Job item> Output everything from the start of the rows down to the line containing "てしても直ぐに乾きます。", both ends included, repeating each line exactly.

[Items from a dataset]
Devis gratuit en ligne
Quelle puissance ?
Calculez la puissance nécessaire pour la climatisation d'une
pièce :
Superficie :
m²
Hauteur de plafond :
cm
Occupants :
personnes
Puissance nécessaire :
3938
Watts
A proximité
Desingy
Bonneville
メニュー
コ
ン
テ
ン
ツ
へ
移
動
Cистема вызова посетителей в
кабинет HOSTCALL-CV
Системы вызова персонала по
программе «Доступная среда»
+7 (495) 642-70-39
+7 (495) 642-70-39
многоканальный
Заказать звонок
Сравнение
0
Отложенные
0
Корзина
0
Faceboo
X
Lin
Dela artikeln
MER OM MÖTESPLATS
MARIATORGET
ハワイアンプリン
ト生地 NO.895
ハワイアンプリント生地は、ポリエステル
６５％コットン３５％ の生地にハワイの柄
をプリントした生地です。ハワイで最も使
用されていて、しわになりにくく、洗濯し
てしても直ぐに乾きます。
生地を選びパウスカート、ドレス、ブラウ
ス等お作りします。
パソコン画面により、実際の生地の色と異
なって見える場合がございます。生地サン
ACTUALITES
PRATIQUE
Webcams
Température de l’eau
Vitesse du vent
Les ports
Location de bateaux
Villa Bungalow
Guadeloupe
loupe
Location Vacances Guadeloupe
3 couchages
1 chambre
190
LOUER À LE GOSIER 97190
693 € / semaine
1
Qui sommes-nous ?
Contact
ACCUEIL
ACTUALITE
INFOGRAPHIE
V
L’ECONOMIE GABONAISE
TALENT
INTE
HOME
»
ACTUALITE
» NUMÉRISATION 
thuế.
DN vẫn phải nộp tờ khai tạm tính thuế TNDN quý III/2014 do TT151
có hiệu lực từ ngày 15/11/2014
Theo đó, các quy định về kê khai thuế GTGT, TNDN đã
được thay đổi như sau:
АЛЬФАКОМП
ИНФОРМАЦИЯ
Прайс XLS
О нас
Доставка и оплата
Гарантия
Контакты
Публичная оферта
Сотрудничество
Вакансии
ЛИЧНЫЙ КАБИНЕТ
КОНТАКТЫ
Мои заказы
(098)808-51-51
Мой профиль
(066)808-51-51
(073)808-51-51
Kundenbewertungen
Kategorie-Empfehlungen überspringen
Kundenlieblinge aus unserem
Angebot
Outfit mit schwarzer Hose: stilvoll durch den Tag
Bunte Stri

Response box>
Devis gratuit en ligne
Quelle puissance ?
Calculez la puissance nécessaire pour la climatisation d'une
pièce :
Superficie :
m²
Hauteur de plafond :
cm
Occupants :
personnes
Puissance nécessaire :
3938
Watts
A proximité
Desingy
Bonneville
メニュー
コ
ン
テ
ン
ツ
へ
移
動
Cистема вызова посетителей в
кабинет HOSTCALL-CV
Системы вызова персонала по
программе «Доступная среда»
+7 (495) 642-70-39
+7 (495) 642-70-39
многоканальный
Заказать звонок
Сравнение
0
Отложенные
0
Корзина
0
Faceboo
X
Lin
Dela artikeln
MER OM MÖTESPLATS
MARIATORGET
ハワイアンプリン
ト生地 NO.895
ハワイアンプリント生地は、ポリエステル
６５％コットン３５％ の生地にハワイの柄
をプリントした生地です。ハワイで最も使
用されていて、しわになりにくく、洗濯し
てしても直ぐに乾きます。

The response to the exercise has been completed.